Из других, более поздних произведений Достоевского можно привести примеры-образцы ещё более убийственных петербургских пейзажей, являющихся как бы подспудной антитезой описаниям вечно живой и обновляющейся природы. Это - одна сторона проблемы. Вторая же состоит в том, что Природа (с большой буквы) занимала очень важное место в философской системе Достоевского, в вопросе о бессмертии души и существовании Бога - о чём речь у нас более подробно будет впереди.
А пока вновь вернёмся к периоду в жизни писателя, когда он переживал как бы второе рождение.
2
Вскоре происходит эпохальное событие, которое поначалу и вовсе превращает жизнь опального писателя в подлинный праздник - первая любовь.

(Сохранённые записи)
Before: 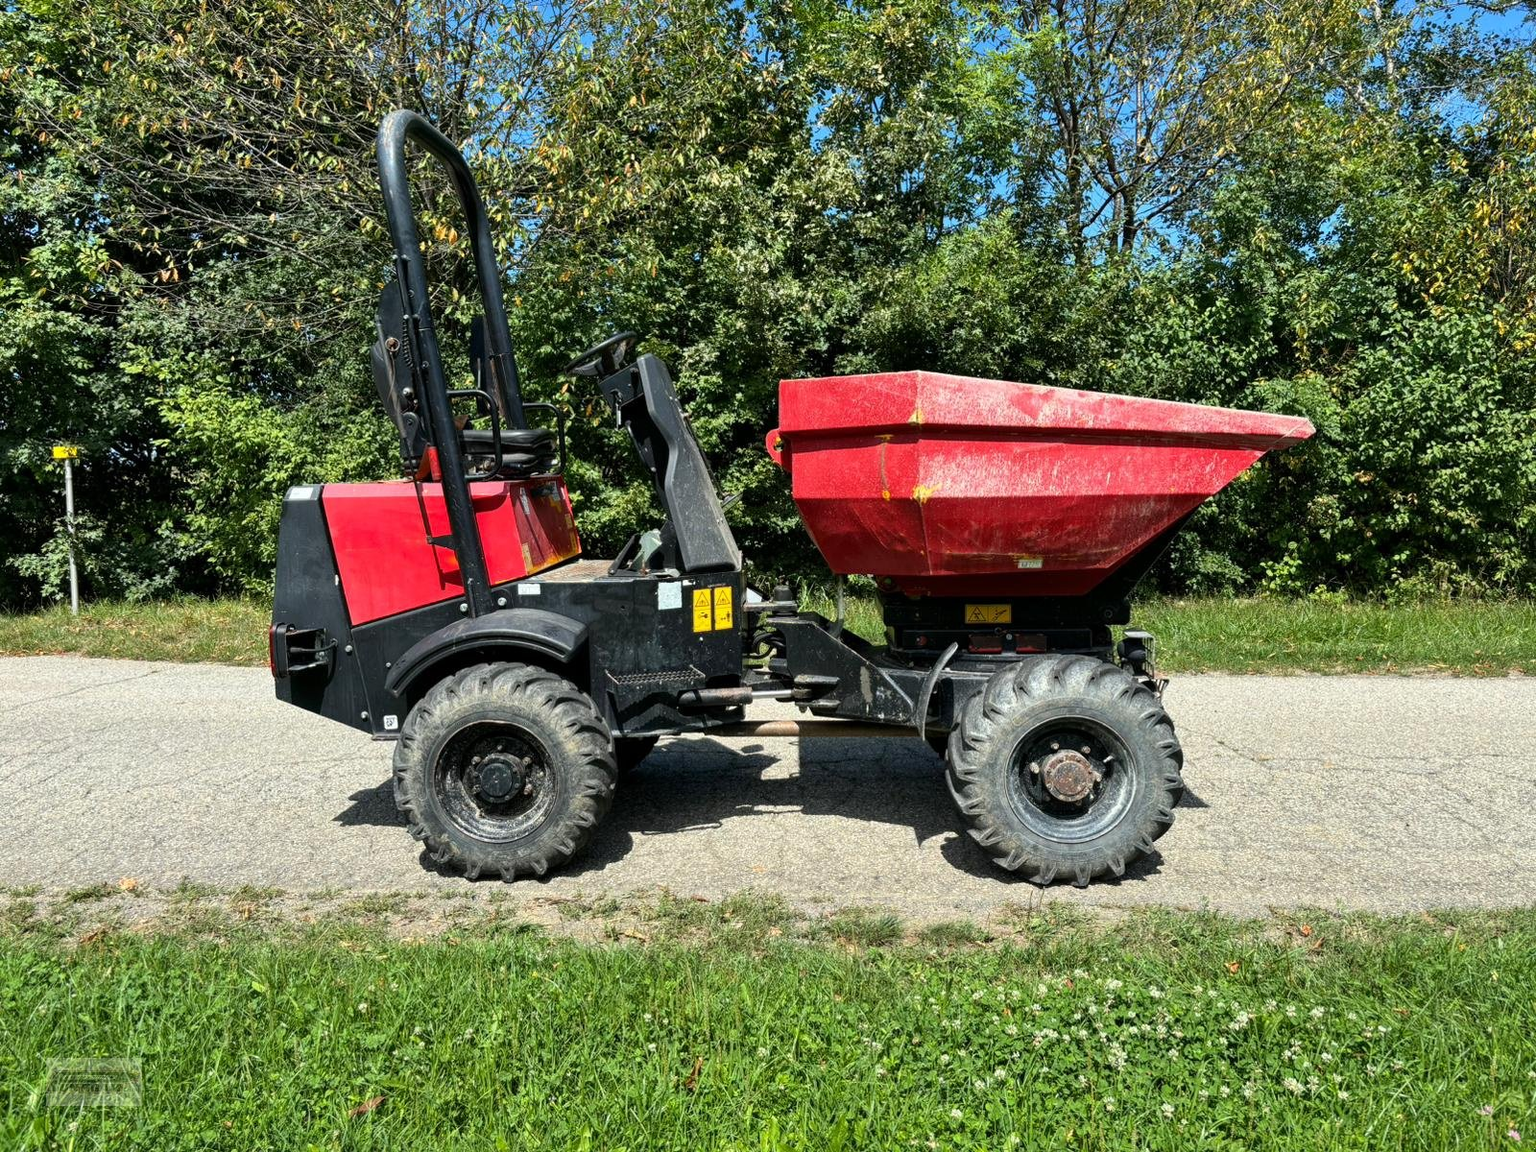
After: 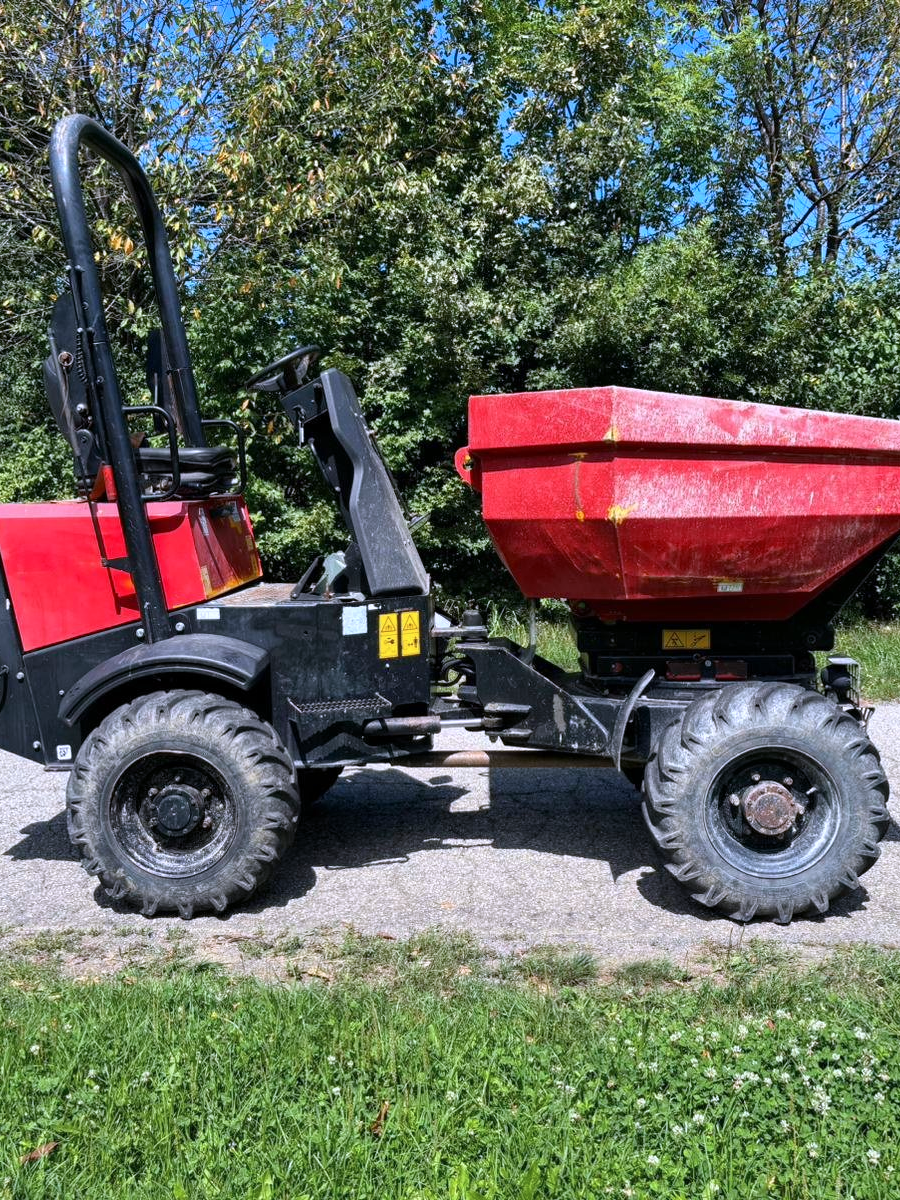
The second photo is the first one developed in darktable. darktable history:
crop: left 21.496%, right 22.254%
color calibration: output R [1.063, -0.012, -0.003, 0], output B [-0.079, 0.047, 1, 0], illuminant custom, x 0.389, y 0.387, temperature 3838.64 K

◆ Что сделать
a - Перескажите отрывок о Достоевском в двух предложениях.
b - Допишите отрывок о Достоевском, начав сразу после его последнего предложения.
Записи взяты из другого источника.

◆ Ответы
a - В более поздних произведениях Достоевского есть ещё более убийственные петербургские пейзажи, которые служат подспудной антитезой описаниям вечно живой природы. При этом Природа занимала важное место в его философской системе, в вопросе о бессмертии души и существовании Бога, а в период «второго рождения» писателя его жизнь поначалу превращает в подлинный праздник первая любовь.

b -
Она пришла к нему поздно, но накал её, может быть, от этого был ещё более ярок. До каторги автору "Бедных людей" довелось лишь испытать увлечение Авдотьей Яковлевной Панаевой, которое он легко пережил. Теперь же не то! Мария Дмитриевна Исаева, по свидетельству всё того же Врангеля, была "довольно красивая блондинка среднего роста, очень худощавая, натура страстная и экзальтированная. Уже тогда зловещий румянец играл на её бледном лице, и несколько лет спустя чахотка унесла её в могилу. Она была начитанна, довольно образованна, любознательна, добра и необыкновенно жива и впечатлительна..." Эта женщина поразила Достоевского и внешностью, и интеллектом и, думается, не в последнюю очередь вот этим самым чахоточным романтичным румянцем. Он стал буквально пропадать в доме Исаевых по целым дням. Муж Марии Дмитриевны, человек тихий, смирный, тоже чахоточный и крепко пьющий, никак не мог служить помехою в развитии их романа.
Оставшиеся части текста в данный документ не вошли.